You're right to point out that an alternative system might fail to prepare children for a lifetime of participation in the modern economy - but that's exactly the point! Life in the modern economy means, for most people, doing work that they don't care about for bosses that don't care about them (and who are in the same predicament). Not to mention that most modern work involves somehow degrading the ecosystem (not to mention the worker) in order to create and distribute products that nobody really needs. Conventional schools train people, emotionally and philosophically, to accept this state of affairs. Why support an institution that supports such a terrible system?

You both argue that school is about learning to think, not about learning specific facts. I agree - as does Gatto, as does Hoolt - that that's the way things ought to be. But that's not what most modern American schools are teaching most modern American children. They teach children obedience to authority that doesn’t care about their well-being; to evaluate themselves in terms of the grades they receive; to accept and complete arbitrary assignments; that the fundamental rule of life is competition; and, above all, that learning is work and work is boring, painful, and without meaning or joy. Most of these ideas are so repulsive and so unnatural, it’s hard to believe that anybody would buy into them if they hadn’t been closed up in a school for twelve years. Once they have thoroughly internalized what schools have to teach, though, it’s easy to see why alternatives would look so unrealistic.

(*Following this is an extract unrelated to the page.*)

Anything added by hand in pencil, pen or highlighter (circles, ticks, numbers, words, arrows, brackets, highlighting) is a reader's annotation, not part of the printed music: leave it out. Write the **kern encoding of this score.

Of course, you can’t change an institution as gargantuan as schooling and keep the rest of society static. The point is not to stop all schooling and then expect the world (or rather, our part of it) to continue as normal. That’s what I love about these writers – they do a great job of tying together a lot of problems. Resource depletion; environmental destruction; vapid consumerism; persistent racial disparity; urban destitution and suburban malaise; and so forth. If any of these problems are to be solved, starting with the institution that does the most to mold our populace's attitudes, abilities, and expectations about the world seems like a good idea to me.

2 comments:

jefe said...

Awesome response, mikdeats. Very thoughtful and well-stated.

It's totally true that we come from a privileged vantage point that makes it easy for us to say, "Hey, I turned out alright." You raise a good question about whether we did because of the system or in spite of it. I would argue the former.

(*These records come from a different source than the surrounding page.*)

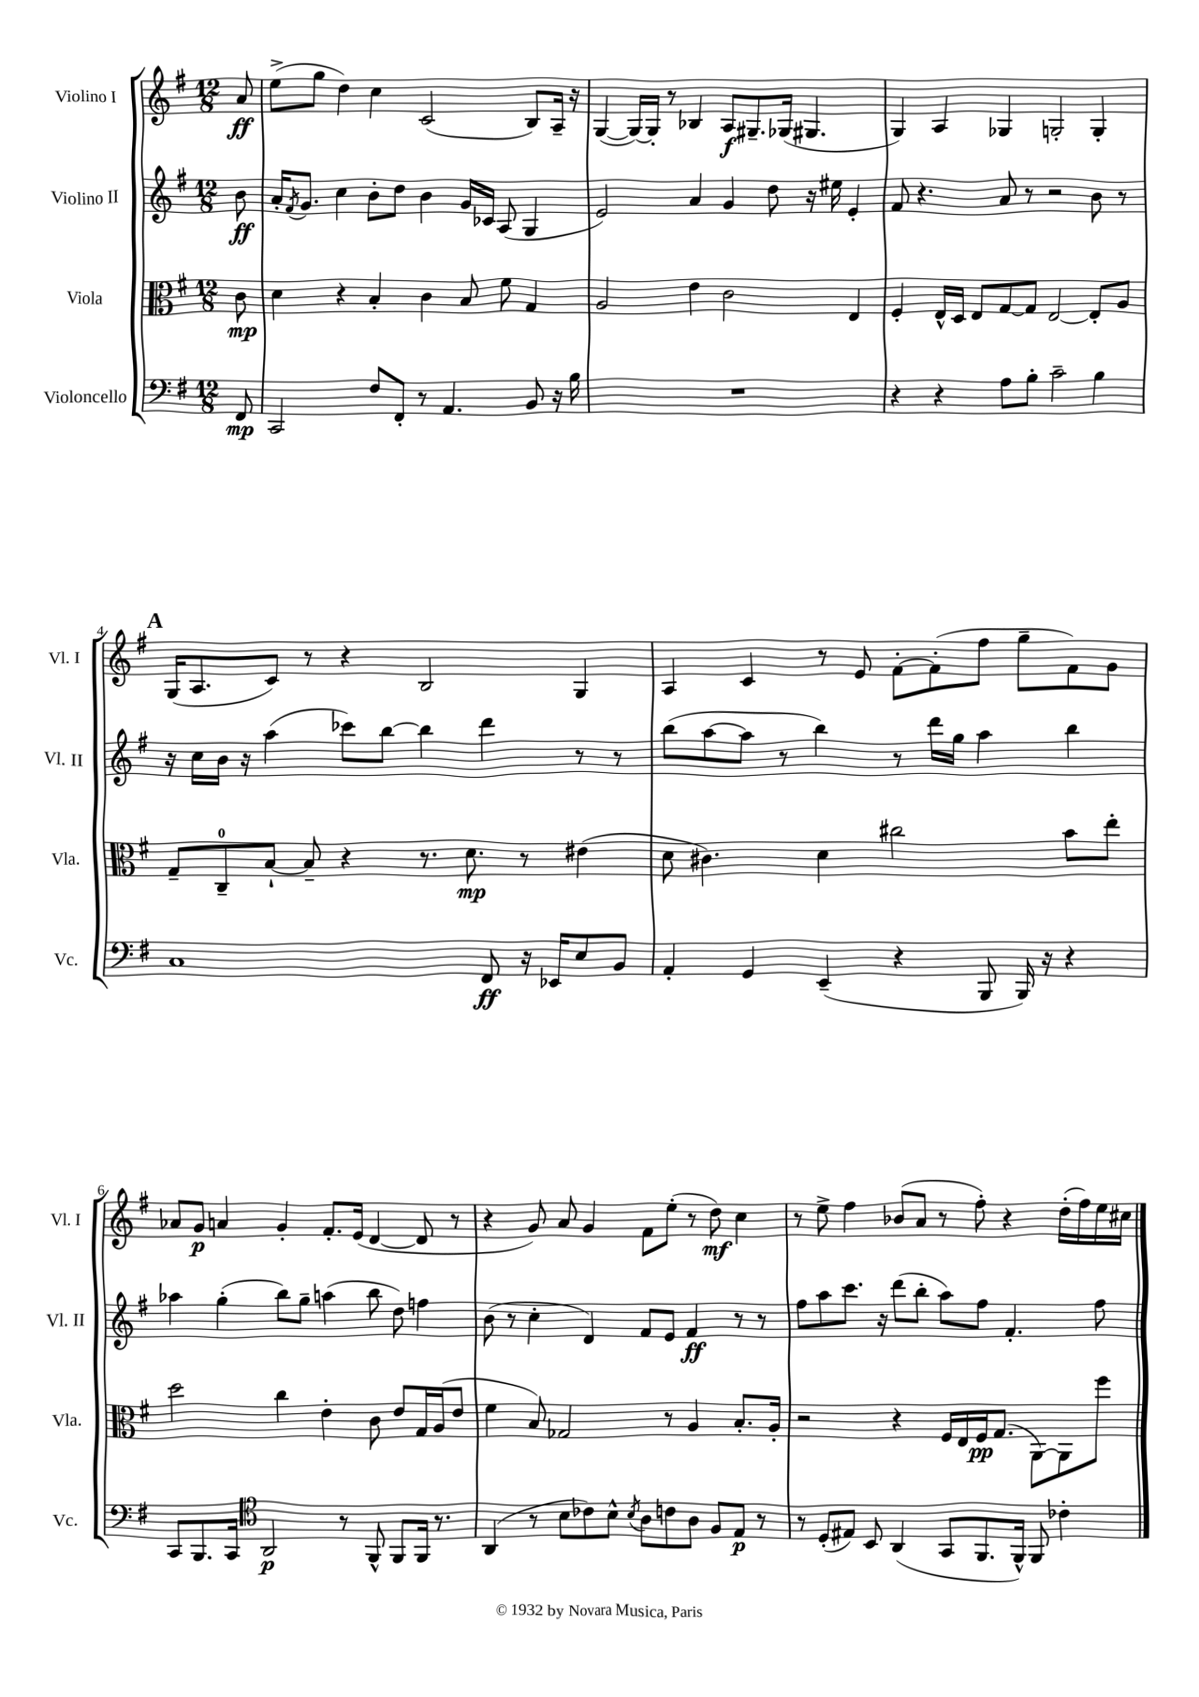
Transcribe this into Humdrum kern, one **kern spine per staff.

**kern	**kern	**kern	**kern
*staff4	*staff3	*staff2	*staff1
*clefF4	*clefC3	*clefG2	*clefG2
*k[f#]	*k[f#]	*k[f#]	*k[f#]
*M12/8	*M12/8	*M12/8	*M12/8
8FF#/	8c\	8b\	8a/
=	=	=	=
2CC/	4d\	16a'/LK	(8ee^\L
.	.	8qf#/	.
.	.	8.g/J	.
.	.	.	8gg\J
.	4r	4cc\	4dd\)
8F#/L	4B'/	8b'\L	4cc\
8FF#'/J	.	8dd\J	.
8r	4c\	4b\	(2c/
4.AA/	.	.	.
.	8B/	16g/LL	.
.	.	16c-/JJ	.
.	8f#\	(8A/	.
8BB/	4G/	4G/	8B/L)
16r	.	.	16A~/Jk
16B\	.	.	16r
=	=	=	=
1.r	2A/	2e/)	([4G/
.	.	.	16G/_LL)
.	.	.	16G'/]JJ
.	.	.	8r
.	4e\	4a/	4B-/
.	2c\	4g/	8A/L
.	.	.	8.G#~/
.	.	8dd\	.
.	.	.	(16G-/Jk
.	.	16r	4.G#/
.	.	16ee#\	.
.	4E/	4e'/	.
=	=	=	=
4r	4F#'/	8f#/	4G/)
.	.	4.r	.
4r	16E^^/LL	.	4A/
.	16D/JJ	.	.
.	8E/L	.	.
8A\L	[8G/	8a/	4G-/
8B'\J	8G/]J	8r	.
2c~\	[2E/	2r	2G'/
4B\	8E'/]L	8b\	4G'/
.	8A/J	8r	.
=	=	=	=
1C	8G~/L	16r	(16G/LK
.	.	16cc\LL	8.A/
.	8C~/	16b\JJ	.
.	.	16r	.
.	[8B`/J	(4aa\	8c/J)
.	8B~/]	.	8r
.	4r	8ccc-\L)	4r
.	.	[8bb\J	.
.	8.r	4bb\]	2B/
.	8.d\	.	.
8FF#/	.	4ddd\	.
16r	8r	.	.
16EE-/LK	.	.	.
8E/	(4e#\	8r	4G/
8BB/J	.	8r	.
=	=	=	=
4AA'/	8d\	(8bb\L	4A/
.	4.c#\)	[8aa\	.
4GG/	.	8aa\]J	4c/
.	.	8r	.
(4EE~/	4d\	4bb\)	8r
.	.	.	8e/
4r	2cc#\	8r	[8f#'\L
.	.	16ddd\LL	(8f#'\]
.	.	16gg\JJ	.
8BBB/	.	4aa\	8ff#\J
16BBB/)	.	.	8gg~\L
16r	.	.	.
4r	8b\L	4bb\	8f#\)
.	8ee'\J	.	8g\J
=	=	=	=
8CC/L	2dd\	4aa-\	8a-/L
8.BBB/	.	.	8g/J
.	.	(4gg'\	4a/
16CC/Jk	.	.	.
*clefC4	*	*	*
2AA/	.	.	.
.	4cc\	8bb\L)	4g'/
.	.	8gg~\J	.
.	4e'\	(4aa\	8.f#'/L
8r	.	.	.
.	.	.	(16e/Jk
8FF#^^/	8c\	8bb\	[4d/
8FF#/L	8e/L	8dd\)	.
16FF#/Jk	16G/L	4ff\	8d/]
8.r	(16A/J	.	.
.	8e/J	.	8r
=	=	=	=
(4AA/	4f#\	(8b\	4r
.	.	8r	.
8r	8B/)	4cc'\	8g/)
8B\L	2G-/	.	8a/
8c-\)	.	4d/)	4g/
8B^^\J	.	.	.
8qB/	.	.	.
8A\L	.	8f#/L	8f#\L
8c\	8r	8e/J	(8ee'\J
8A\J	4A/	4f#/	8r
8F#/L	.	.	8dd\)
8E/J	8.B'/L	8r	4cc\
8r	.	8r	.
.	16A'/Jk	.	.
=	=	=	=
8r	2r	8ff#\L	8r
(8D'/L	.	8aa\	8ee^\
8E#/J)	.	8.ccc\J	4ff#\
8BB/	.	.	.
.	.	16r	.
(4AA/	4r	(8ddd\L	(8b-/L
.	.	8bb'\J	8a/J
8GG/L	16F#/LL	8aa\L)	8r
.	16E/	.	.
8.FF#/	16F#/J	8ff#\J	8ff#'\)
.	(8.G/J	.	.
.	.	4.f#'/	4r
16FF#^^/Jk)	.	.	.
8FF#/	[8AA\L)	.	.
4c-'\	8AA\]	.	(16dd'\LL
.	.	.	16ff#\)
.	8ff#\J	8ff#\	16ee\
.	.	.	16cc#\JJ
==	==	==	==
*-	*-	*-	*-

The system CAN work. I was fortunate to have excellent teachers growing up, particularly in my very formative years (say from grades 3 - 10, when most "learning" begins to occur). Each had the same standard tests/curriculum books to go by that the other teachers did, yet somehow they were able to get their students to perform "better" than others.

This makes me think that it's not necessarily the system itself that's broken. Gatto seems to want to throw the baby out with the bathwater. I believe there's serious work that needs to be done within the school system, namely figuring out how to attract/keep better teachers, and realizing that teachers need a degree of freedom to deviate from said standards in order to tailor their teachings to individual students.

Does Gatto propose a solution of any sort?

Andy said...

I appreciate the full-post-as-response. You hit the RSS nail on the head.

I tend to agree with everything Jeff said. No matter how amazing, or shitty, a school is, it is on the students to get the most out of it. It is also on the teachers to inspire the students to achieve. The system may suck, but a good teacher can make up for just about anything.

In my opinion, it is basically pointless to talk about radically changing the education system, because that isn't going to happen, let alone the societal changes that need to accompany that, no matter how necessary they may be. Schools could certainly be improved, but we should talk about how we can slowly evolve education. I think it starts with getting great teachers, however, I have no idea how to do that.

I've depressed myself with this. I can't believe I'm arguing our shitty way of life and education system can't be changed and we just need to accept that. Apparently I've just about lost hope.